[Stored items]
>>>>>
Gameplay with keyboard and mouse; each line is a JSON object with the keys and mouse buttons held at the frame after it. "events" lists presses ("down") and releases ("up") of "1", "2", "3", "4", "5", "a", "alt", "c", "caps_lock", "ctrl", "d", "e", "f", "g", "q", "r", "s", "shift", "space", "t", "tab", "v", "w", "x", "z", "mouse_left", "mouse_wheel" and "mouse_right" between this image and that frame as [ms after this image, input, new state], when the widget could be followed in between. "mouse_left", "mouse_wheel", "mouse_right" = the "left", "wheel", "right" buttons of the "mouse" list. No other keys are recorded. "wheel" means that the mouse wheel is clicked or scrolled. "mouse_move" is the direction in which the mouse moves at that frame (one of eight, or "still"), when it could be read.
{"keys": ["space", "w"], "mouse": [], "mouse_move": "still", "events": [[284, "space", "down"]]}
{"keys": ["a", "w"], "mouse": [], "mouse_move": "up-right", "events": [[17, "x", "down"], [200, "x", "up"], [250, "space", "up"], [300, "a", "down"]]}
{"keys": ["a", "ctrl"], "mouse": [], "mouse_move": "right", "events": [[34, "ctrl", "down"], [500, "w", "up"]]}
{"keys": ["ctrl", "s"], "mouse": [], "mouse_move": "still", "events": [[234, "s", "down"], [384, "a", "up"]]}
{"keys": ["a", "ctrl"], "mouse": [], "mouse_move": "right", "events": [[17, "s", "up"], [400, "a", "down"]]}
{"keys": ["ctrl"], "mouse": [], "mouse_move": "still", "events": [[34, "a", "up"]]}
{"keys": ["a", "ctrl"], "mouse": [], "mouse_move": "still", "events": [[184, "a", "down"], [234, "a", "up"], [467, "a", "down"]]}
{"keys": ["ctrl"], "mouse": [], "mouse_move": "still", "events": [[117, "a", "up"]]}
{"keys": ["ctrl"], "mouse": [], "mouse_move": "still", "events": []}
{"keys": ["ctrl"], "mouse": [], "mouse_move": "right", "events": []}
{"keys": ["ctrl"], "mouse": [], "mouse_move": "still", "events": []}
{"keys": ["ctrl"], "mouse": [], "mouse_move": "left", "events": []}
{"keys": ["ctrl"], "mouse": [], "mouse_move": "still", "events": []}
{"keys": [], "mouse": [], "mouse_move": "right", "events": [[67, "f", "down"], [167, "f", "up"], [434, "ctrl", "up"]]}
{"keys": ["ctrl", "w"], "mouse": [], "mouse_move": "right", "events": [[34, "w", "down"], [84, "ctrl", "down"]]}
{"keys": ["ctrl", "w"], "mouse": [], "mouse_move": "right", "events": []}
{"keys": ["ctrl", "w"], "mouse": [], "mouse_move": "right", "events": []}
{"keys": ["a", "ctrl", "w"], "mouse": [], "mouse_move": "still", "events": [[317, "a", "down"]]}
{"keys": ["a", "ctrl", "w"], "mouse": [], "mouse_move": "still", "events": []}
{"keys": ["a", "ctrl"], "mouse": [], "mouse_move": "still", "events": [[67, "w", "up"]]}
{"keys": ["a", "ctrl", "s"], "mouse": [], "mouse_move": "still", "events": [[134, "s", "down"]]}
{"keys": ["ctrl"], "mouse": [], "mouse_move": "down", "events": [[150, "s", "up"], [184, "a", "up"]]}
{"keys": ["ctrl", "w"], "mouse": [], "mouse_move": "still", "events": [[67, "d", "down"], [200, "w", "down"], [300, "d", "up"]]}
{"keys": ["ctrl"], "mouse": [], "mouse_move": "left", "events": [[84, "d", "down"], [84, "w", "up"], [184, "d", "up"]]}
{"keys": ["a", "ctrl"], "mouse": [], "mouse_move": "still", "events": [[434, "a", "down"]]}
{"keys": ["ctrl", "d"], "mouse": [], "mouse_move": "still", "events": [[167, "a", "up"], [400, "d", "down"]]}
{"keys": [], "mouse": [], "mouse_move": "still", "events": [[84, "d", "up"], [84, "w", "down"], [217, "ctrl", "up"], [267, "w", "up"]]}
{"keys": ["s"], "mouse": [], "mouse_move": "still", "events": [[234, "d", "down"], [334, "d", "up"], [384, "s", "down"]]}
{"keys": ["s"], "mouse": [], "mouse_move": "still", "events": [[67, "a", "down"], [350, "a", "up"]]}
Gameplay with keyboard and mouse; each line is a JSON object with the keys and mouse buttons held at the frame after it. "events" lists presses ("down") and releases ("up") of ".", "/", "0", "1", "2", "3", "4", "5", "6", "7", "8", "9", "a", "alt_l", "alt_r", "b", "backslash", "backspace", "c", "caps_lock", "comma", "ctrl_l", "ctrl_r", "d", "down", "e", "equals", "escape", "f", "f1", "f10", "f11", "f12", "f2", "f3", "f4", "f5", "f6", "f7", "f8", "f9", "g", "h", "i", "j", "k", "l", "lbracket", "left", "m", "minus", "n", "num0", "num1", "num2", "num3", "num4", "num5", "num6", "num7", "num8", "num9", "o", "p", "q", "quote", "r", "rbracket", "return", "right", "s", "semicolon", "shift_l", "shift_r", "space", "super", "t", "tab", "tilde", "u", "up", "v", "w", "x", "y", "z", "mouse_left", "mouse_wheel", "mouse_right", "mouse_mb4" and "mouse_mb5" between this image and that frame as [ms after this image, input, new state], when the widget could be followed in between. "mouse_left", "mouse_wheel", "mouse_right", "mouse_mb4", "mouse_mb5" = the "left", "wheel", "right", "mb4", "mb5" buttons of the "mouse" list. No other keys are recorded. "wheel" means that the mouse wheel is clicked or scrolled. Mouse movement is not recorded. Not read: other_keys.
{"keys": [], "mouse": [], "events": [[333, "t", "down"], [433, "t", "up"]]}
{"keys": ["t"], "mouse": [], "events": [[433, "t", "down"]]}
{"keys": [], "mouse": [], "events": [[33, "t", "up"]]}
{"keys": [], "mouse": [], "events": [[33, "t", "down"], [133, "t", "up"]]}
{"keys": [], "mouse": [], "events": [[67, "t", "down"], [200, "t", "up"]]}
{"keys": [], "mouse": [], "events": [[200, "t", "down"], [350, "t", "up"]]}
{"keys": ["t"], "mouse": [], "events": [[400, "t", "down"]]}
<<<<<
### How to complete this task
Repeat each entry above, matching every line exactly.

### Answer section
Gameplay with keyboard and mouse; each line is a JSON object with the keys and mouse buttons held at the frame after it. "events" lists presses ("down") and releases ("up") of "1", "2", "3", "4", "5", "a", "alt", "c", "caps_lock", "ctrl", "d", "e", "f", "g", "q", "r", "s", "shift", "space", "t", "tab", "v", "w", "x", "z", "mouse_left", "mouse_wheel" and "mouse_right" between this image and that frame as [ms after this image, input, new state], when the widget could be followed in between. "mouse_left", "mouse_wheel", "mouse_right" = the "left", "wheel", "right" buttons of the "mouse" list. No other keys are recorded. "wheel" means that the mouse wheel is clicked or scrolled. "mouse_move" is the direction in which the mouse moves at that frame (one of eight, or "still"), when it could be read.
{"keys": ["space", "w"], "mouse": [], "mouse_move": "still", "events": [[284, "space", "down"]]}
{"keys": ["a", "w"], "mouse": [], "mouse_move": "up-right", "events": [[17, "x", "down"], [200, "x", "up"], [250, "space", "up"], [300, "a", "down"]]}
{"keys": ["a", "ctrl"], "mouse": [], "mouse_move": "right", "events": [[34, "ctrl", "down"], [500, "w", "up"]]}
{"keys": ["ctrl", "s"], "mouse": [], "mouse_move": "still", "events": [[234, "s", "down"], [384, "a", "up"]]}
{"keys": ["a", "ctrl"], "mouse": [], "mouse_move": "right", "events": [[17, "s", "up"], [400, "a", "down"]]}
{"keys": ["ctrl"], "mouse": [], "mouse_move": "still", "events": [[34, "a", "up"]]}
{"keys": ["a", "ctrl"], "mouse": [], "mouse_move": "still", "events": [[184, "a", "down"], [234, "a", "up"], [467, "a", "down"]]}
{"keys": ["ctrl"], "mouse": [], "mouse_move": "still", "events": [[117, "a", "up"]]}
{"keys": ["ctrl"], "mouse": [], "mouse_move": "still", "events": []}
{"keys": ["ctrl"], "mouse": [], "mouse_move": "right", "events": []}
{"keys": ["ctrl"], "mouse": [], "mouse_move": "still", "events": []}
{"keys": ["ctrl"], "mouse": [], "mouse_move": "left", "events": []}
{"keys": ["ctrl"], "mouse": [], "mouse_move": "still", "events": []}
{"keys": [], "mouse": [], "mouse_move": "right", "events": [[67, "f", "down"], [167, "f", "up"], [434, "ctrl", "up"]]}
{"keys": ["ctrl", "w"], "mouse": [], "mouse_move": "right", "events": [[34, "w", "down"], [84, "ctrl", "down"]]}
{"keys": ["ctrl", "w"], "mouse": [], "mouse_move": "right", "events": []}
{"keys": ["ctrl", "w"], "mouse": [], "mouse_move": "right", "events": []}
{"keys": ["a", "ctrl", "w"], "mouse": [], "mouse_move": "still", "events": [[317, "a", "down"]]}
{"keys": ["a", "ctrl", "w"], "mouse": [], "mouse_move": "still", "events": []}
{"keys": ["a", "ctrl"], "mouse": [], "mouse_move": "still", "events": [[67, "w", "up"]]}
{"keys": ["a", "ctrl", "s"], "mouse": [], "mouse_move": "still", "events": [[134, "s", "down"]]}
{"keys": ["ctrl"], "mouse": [], "mouse_move": "down", "events": [[150, "s", "up"], [184, "a", "up"]]}
{"keys": ["ctrl", "w"], "mouse": [], "mouse_move": "still", "events": [[67, "d", "down"], [200, "w", "down"], [300, "d", "up"]]}
{"keys": ["ctrl"], "mouse": [], "mouse_move": "left", "events": [[84, "d", "down"], [84, "w", "up"], [184, "d", "up"]]}
{"keys": ["a", "ctrl"], "mouse": [], "mouse_move": "still", "events": [[434, "a", "down"]]}
{"keys": ["ctrl", "d"], "mouse": [], "mouse_move": "still", "events": [[167, "a", "up"], [400, "d", "down"]]}
{"keys": [], "mouse": [], "mouse_move": "still", "events": [[84, "d", "up"], [84, "w", "down"], [217, "ctrl", "up"], [267, "w", "up"]]}
{"keys": ["s"], "mouse": [], "mouse_move": "still", "events": [[234, "d", "down"], [334, "d", "up"], [384, "s", "down"]]}
{"keys": ["s"], "mouse": [], "mouse_move": "still", "events": [[67, "a", "down"], [350, "a", "up"]]}
Gameplay with keyboard and mouse; each line is a JSON object with the keys and mouse buttons held at the frame after it. "events" lists presses ("down") and releases ("up") of ".", "/", "0", "1", "2", "3", "4", "5", "6", "7", "8", "9", "a", "alt_l", "alt_r", "b", "backslash", "backspace", "c", "caps_lock", "comma", "ctrl_l", "ctrl_r", "d", "down", "e", "equals", "escape", "f", "f1", "f10", "f11", "f12", "f2", "f3", "f4", "f5", "f6", "f7", "f8", "f9", "g", "h", "i", "j", "k", "l", "lbracket", "left", "m", "minus", "n", "num0", "num1", "num2", "num3", "num4", "num5", "num6", "num7", "num8", "num9", "o", "p", "q", "quote", "r", "rbracket", "return", "right", "s", "semicolon", "shift_l", "shift_r", "space", "super", "t", "tab", "tilde", "u", "up", "v", "w", "x", "y", "z", "mouse_left", "mouse_wheel", "mouse_right", "mouse_mb4" and "mouse_mb5" between this image and that frame as [ms after this image, input, new state], when the widget could be followed in between. "mouse_left", "mouse_wheel", "mouse_right", "mouse_mb4", "mouse_mb5" = the "left", "wheel", "right", "mb4", "mb5" buttons of the "mouse" list. No other keys are recorded. "wheel" means that the mouse wheel is clicked or scrolled. Mouse movement is not recorded. Not read: other_keys.
{"keys": [], "mouse": [], "events": [[333, "t", "down"], [433, "t", "up"]]}
{"keys": ["t"], "mouse": [], "events": [[433, "t", "down"]]}
{"keys": [], "mouse": [], "events": [[33, "t", "up"]]}
{"keys": [], "mouse": [], "events": [[33, "t", "down"], [133, "t", "up"]]}
{"keys": [], "mouse": [], "events": [[67, "t", "down"], [200, "t", "up"]]}
{"keys": [], "mouse": [], "events": [[200, "t", "down"], [350, "t", "up"]]}
{"keys": ["t"], "mouse": [], "events": [[400, "t", "down"]]}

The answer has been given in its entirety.